Knowledge for better food systems

Greenhouse gas emissions from Irish dairy systems

Also of interest is an Irish study which looks at greenhouse gas emissions from Irish dairy systems: Casey J.W. and Holden N.M. Analysis of greenhouse gas emissions from the average Irish milk production system, Agricultural Systems 86 (2005) 97–114
Also of interest is an Irish study which looks at greenhouse gas emissions from Irish dairy systems: Casey J.W. and Holden N.M. Analysis of greenhouse gas emissions from the average Irish milk production system, Agricultural Systems 86 (2005) 97–114 The study points out that actions to moderate the major emission contributors of enteric fermentation, fertiliser and manure management on farms should not simply move the emissions elsewhere in the system, but actually reduce them. Life cycle assessment methodology was therefore used to provide an objective framework for estimating emissions and to evaluate emission management scenarios with respect to kg CO2 eq emitted per unit of milk produced. An average dairy unit was defined and emissions were compartmentalised to calculate a total emission of 1.50 kg CO2 eq/kg/yr (energy corrected milk) and 1.3 kg CO2 eq/kg/yr with economic allocation between milk and meat. Of the total emissions, 49% was accounted for by enteric fermentation, 21% by fertiliser, 13% by concentrate feed, 11% by dung management and 5% by electricity and diesel consumption.

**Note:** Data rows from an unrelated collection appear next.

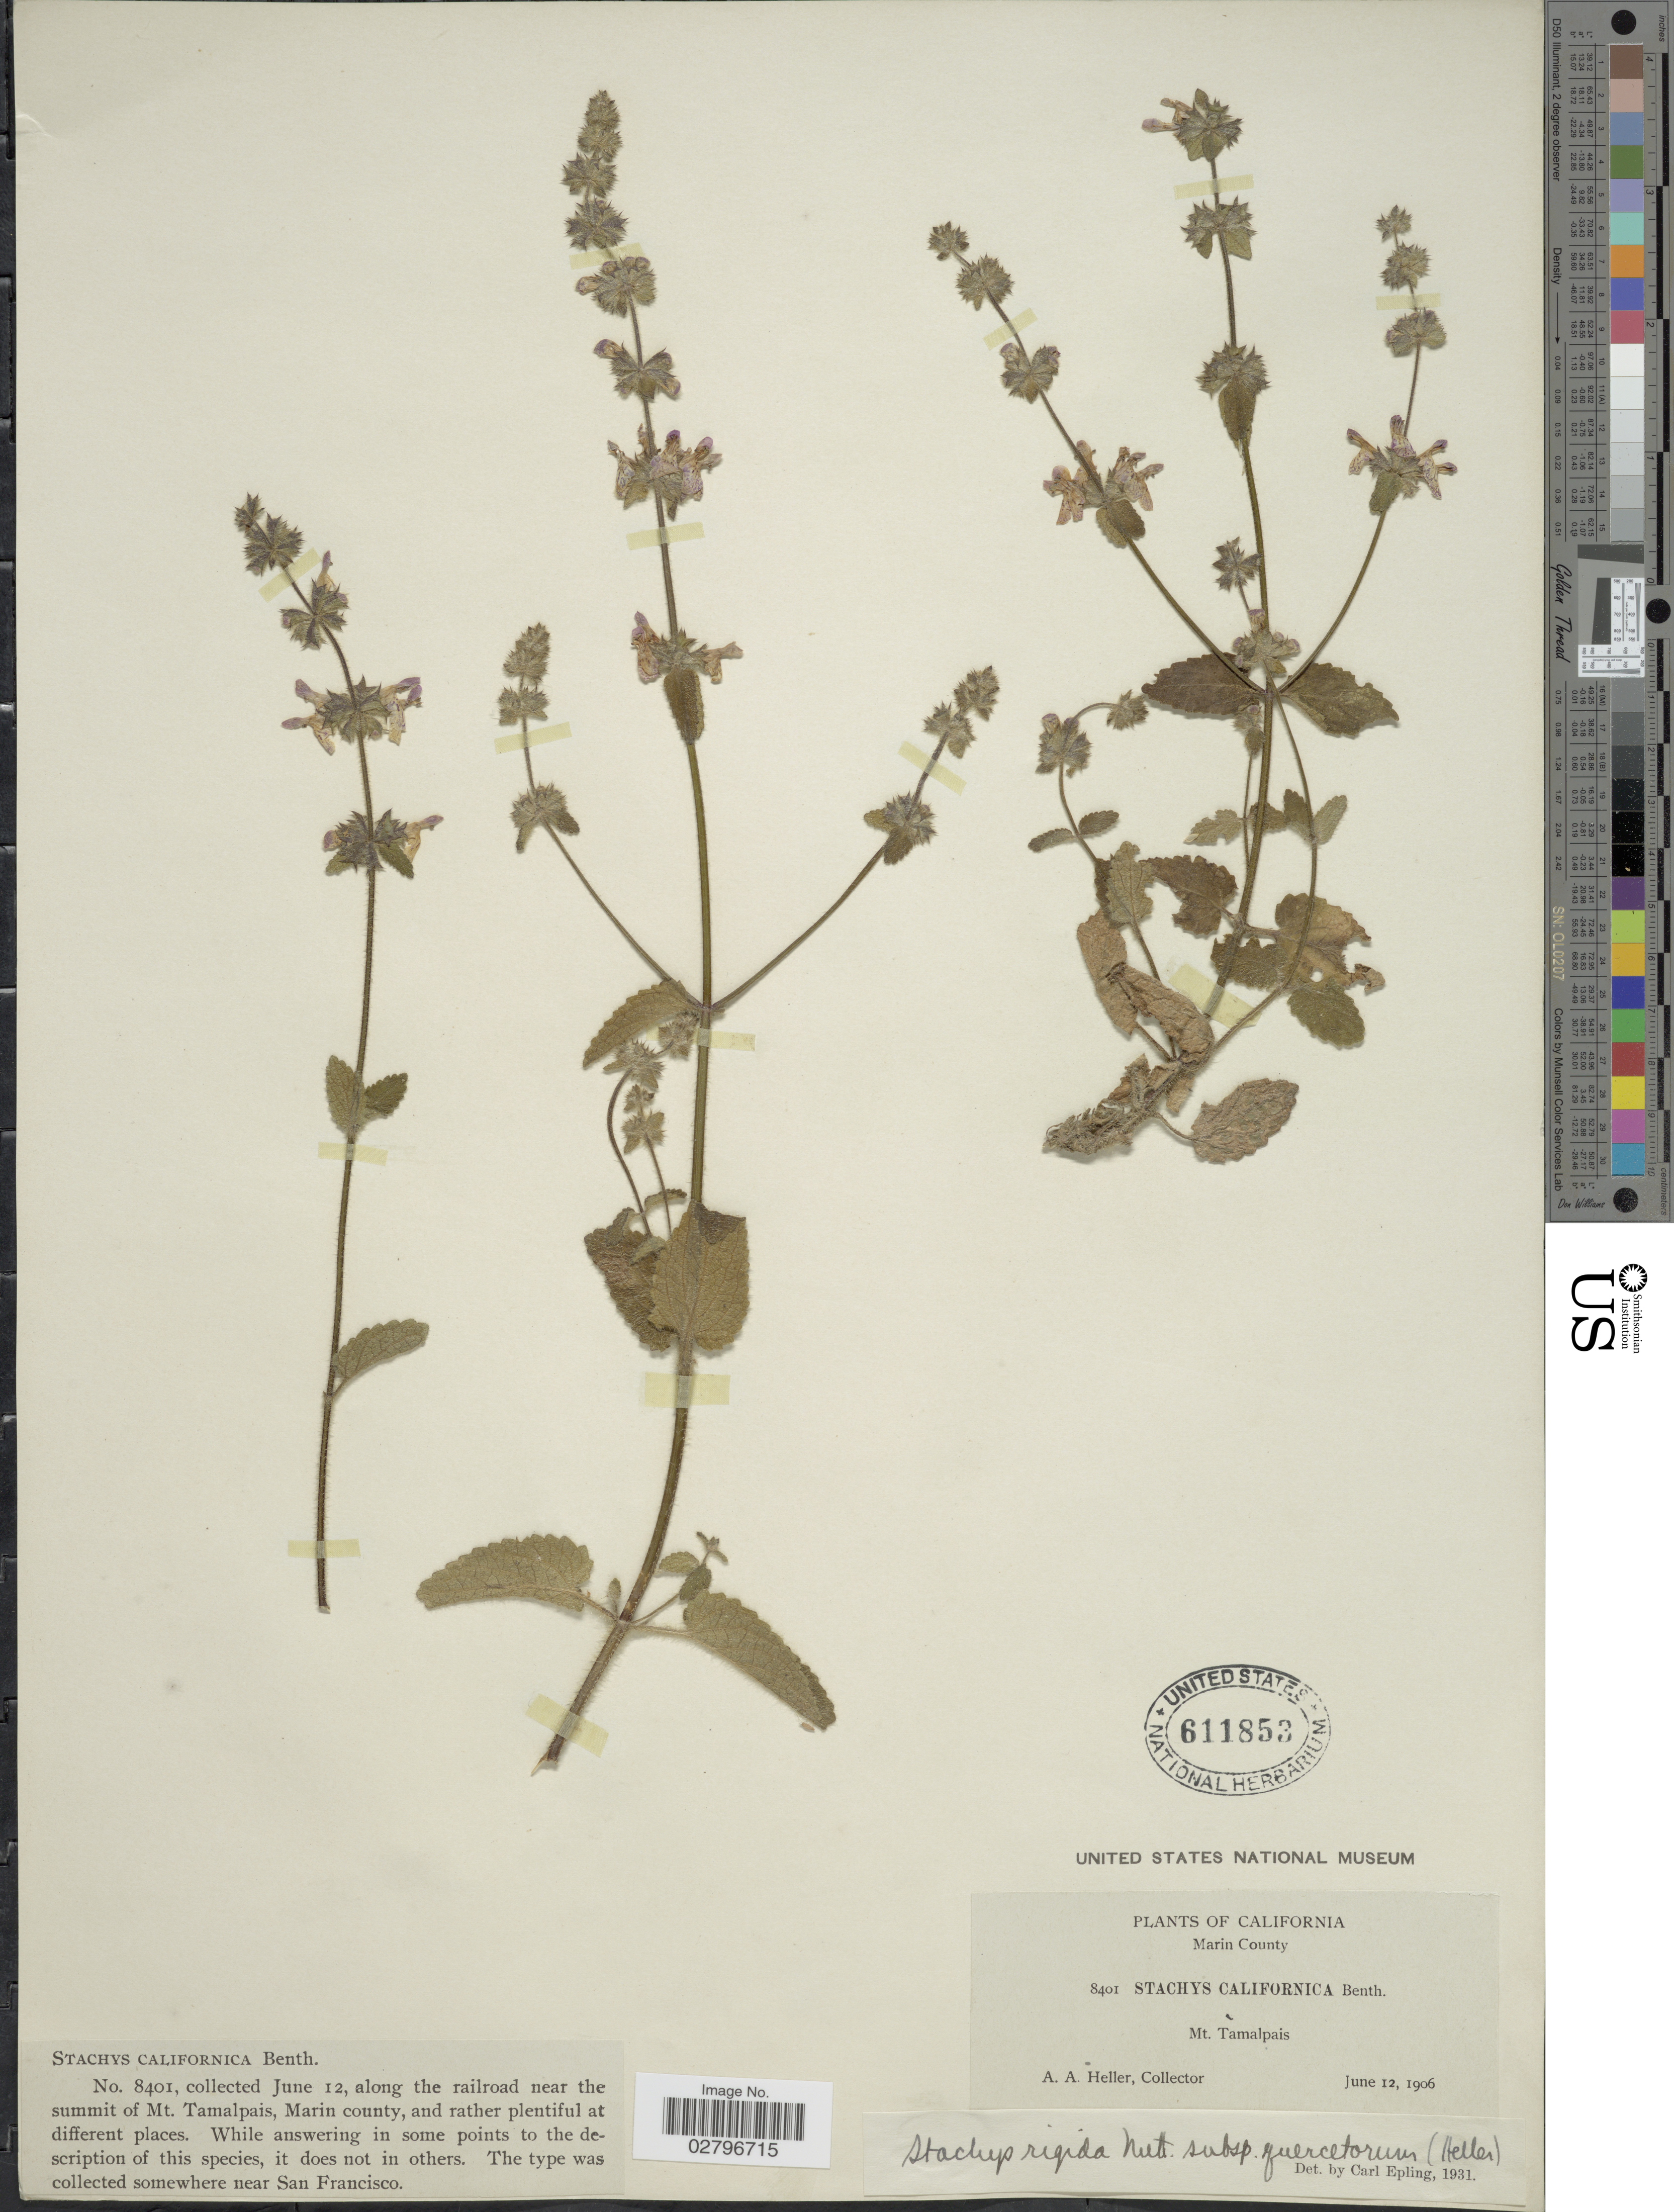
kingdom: Plantae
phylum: Tracheophyta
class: Magnoliopsida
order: Lamiales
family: Lamiaceae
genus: Stachys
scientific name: Stachys rigida subsp. quercetorum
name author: (A. Heller) Epling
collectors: A. A. Heller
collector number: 8401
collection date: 1906-06-12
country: United States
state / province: California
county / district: Marin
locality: Marin County, Mt. Tamalpais, along the railroad near the summit of Mt. Tamalpais.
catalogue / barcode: US 611853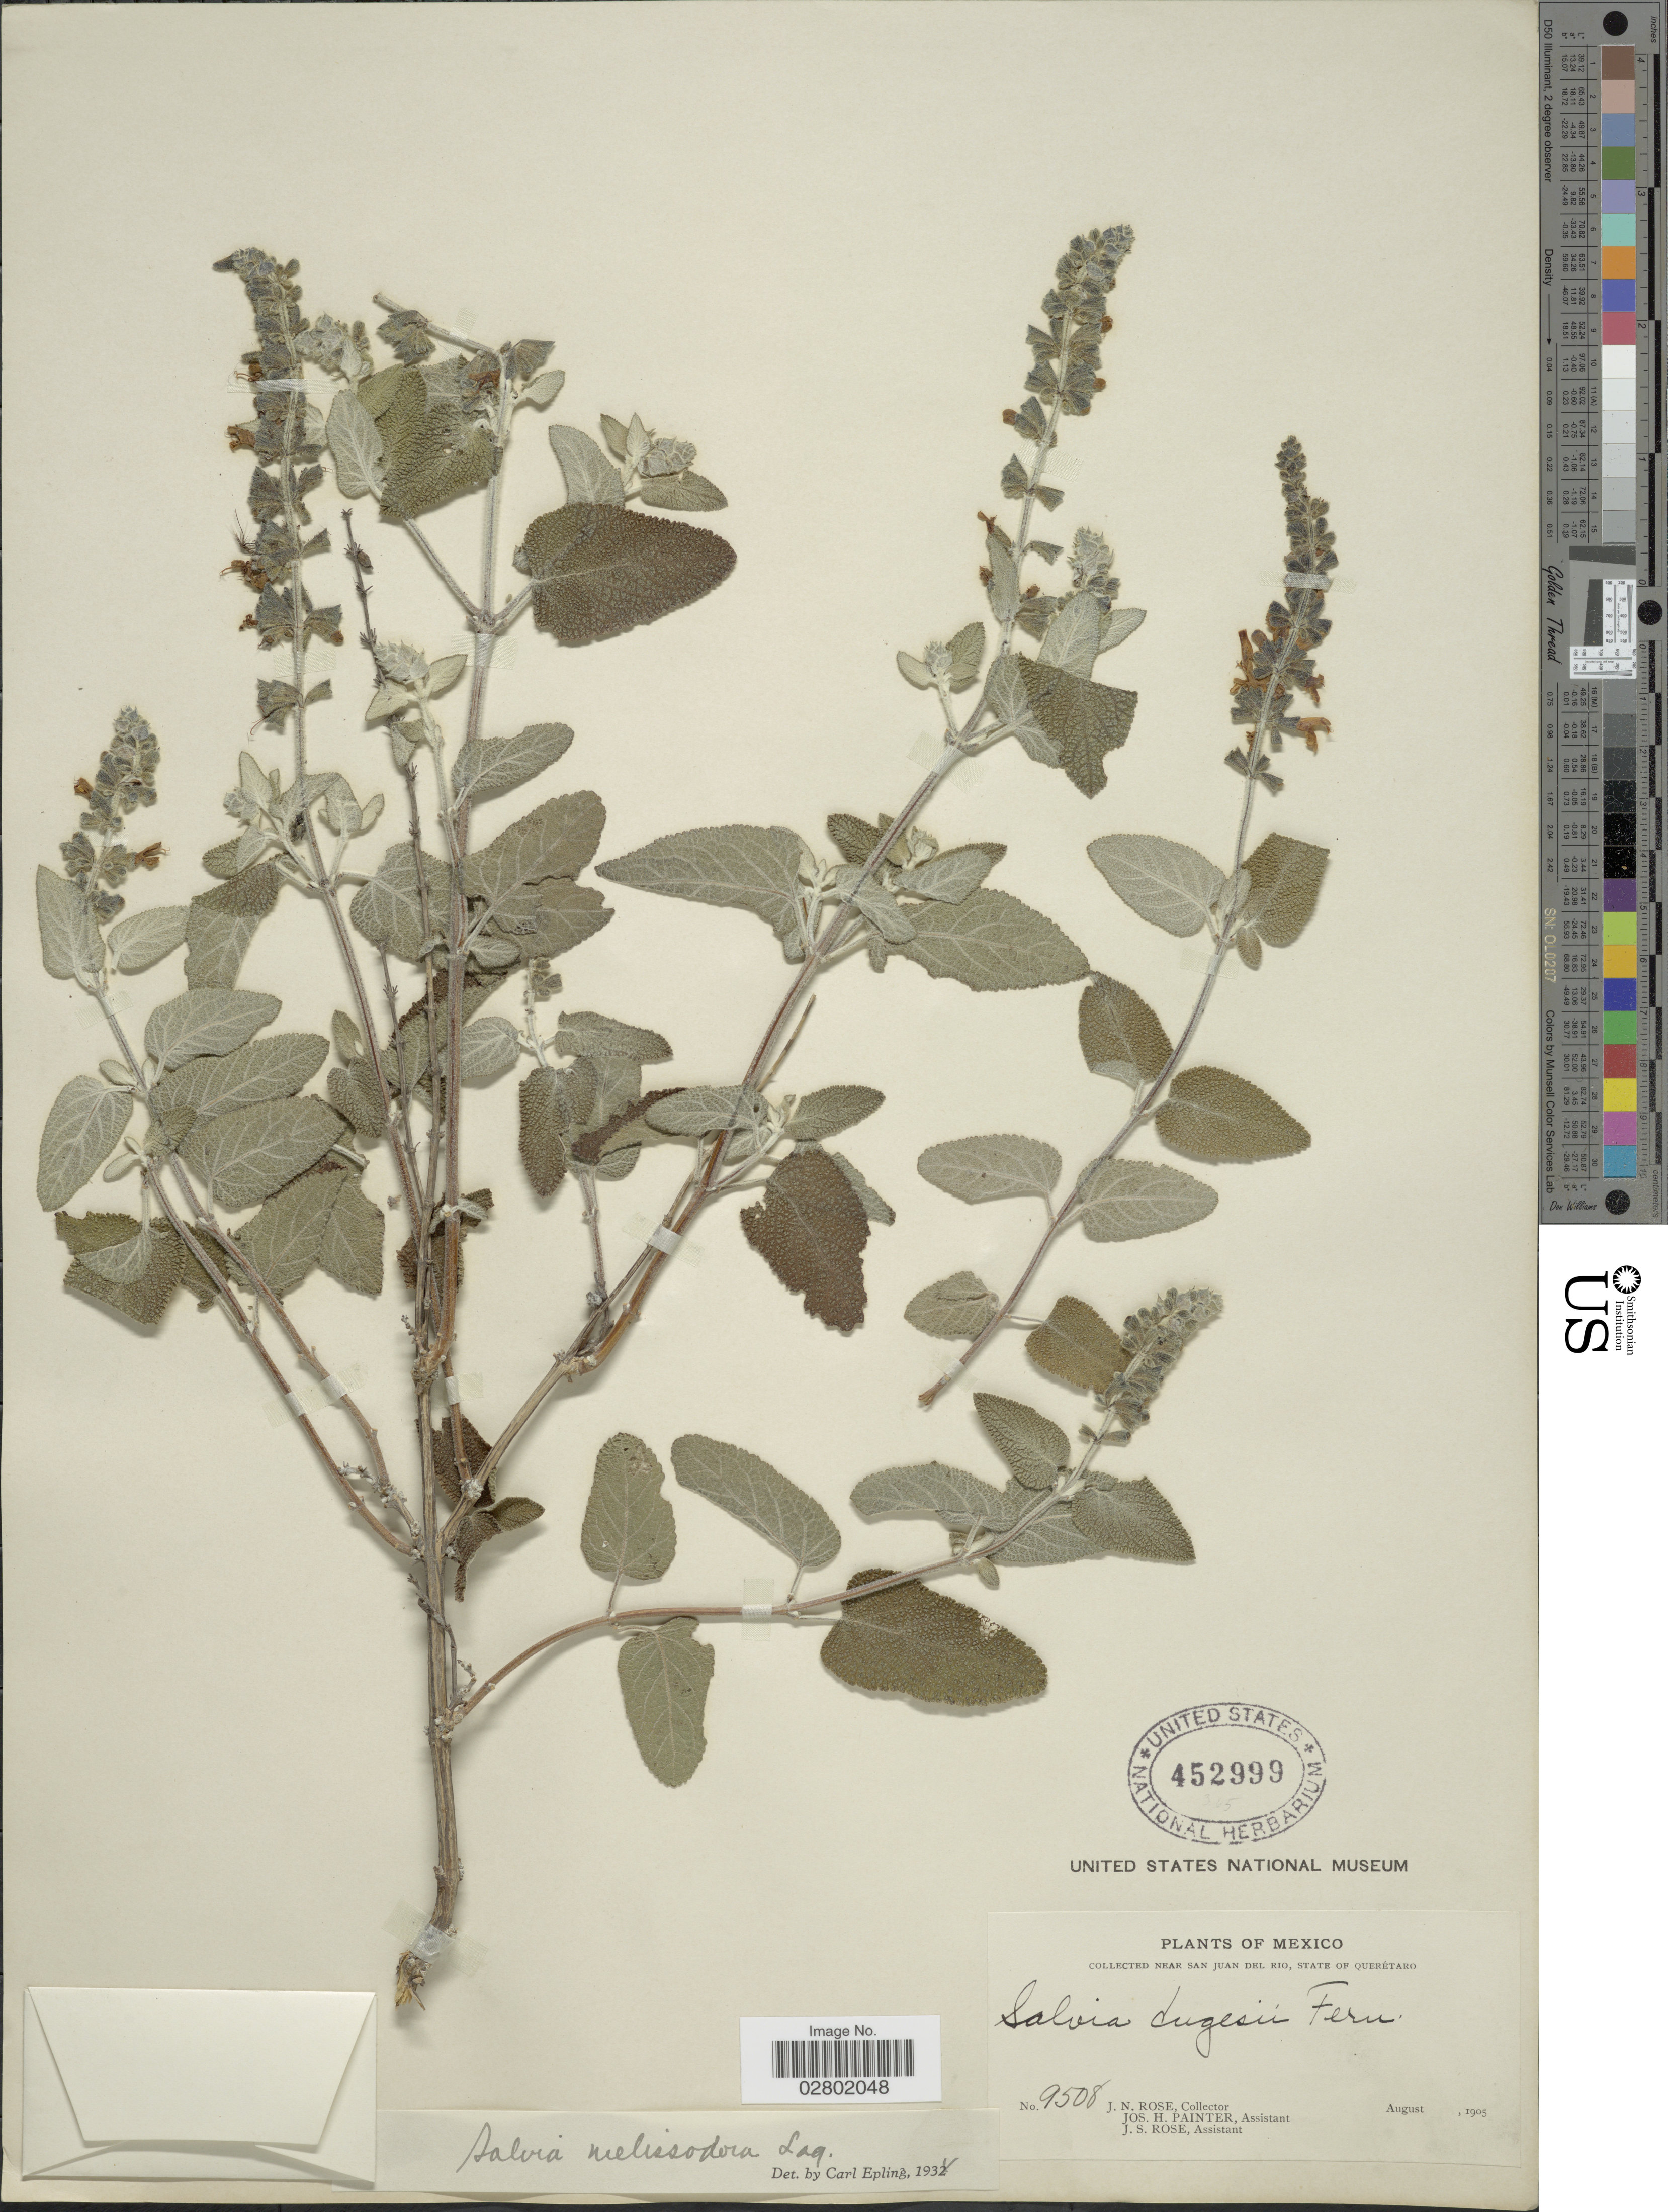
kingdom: Plantae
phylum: Tracheophyta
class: Magnoliopsida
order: Lamiales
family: Lamiaceae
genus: Salvia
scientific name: Salvia melissodora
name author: Lag.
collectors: J. N. Rose, J. H. Painter & J. S. Rose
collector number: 9508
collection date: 1905-08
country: Mexico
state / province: Querétaro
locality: Near San Juan del Rio.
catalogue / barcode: US 452999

Scenario testing indicated that more efficient cows with extensive management could reduce emissions by 14–18%, elimination of non-milking animals could reduce emissions by 14–26% and a combination of both could reduce emissions by 28–33%. It was concluded that the evolution of the Irish dairy sector, driven by the Common Agricultural Policy (CAP), should result in reduced GHG emissions.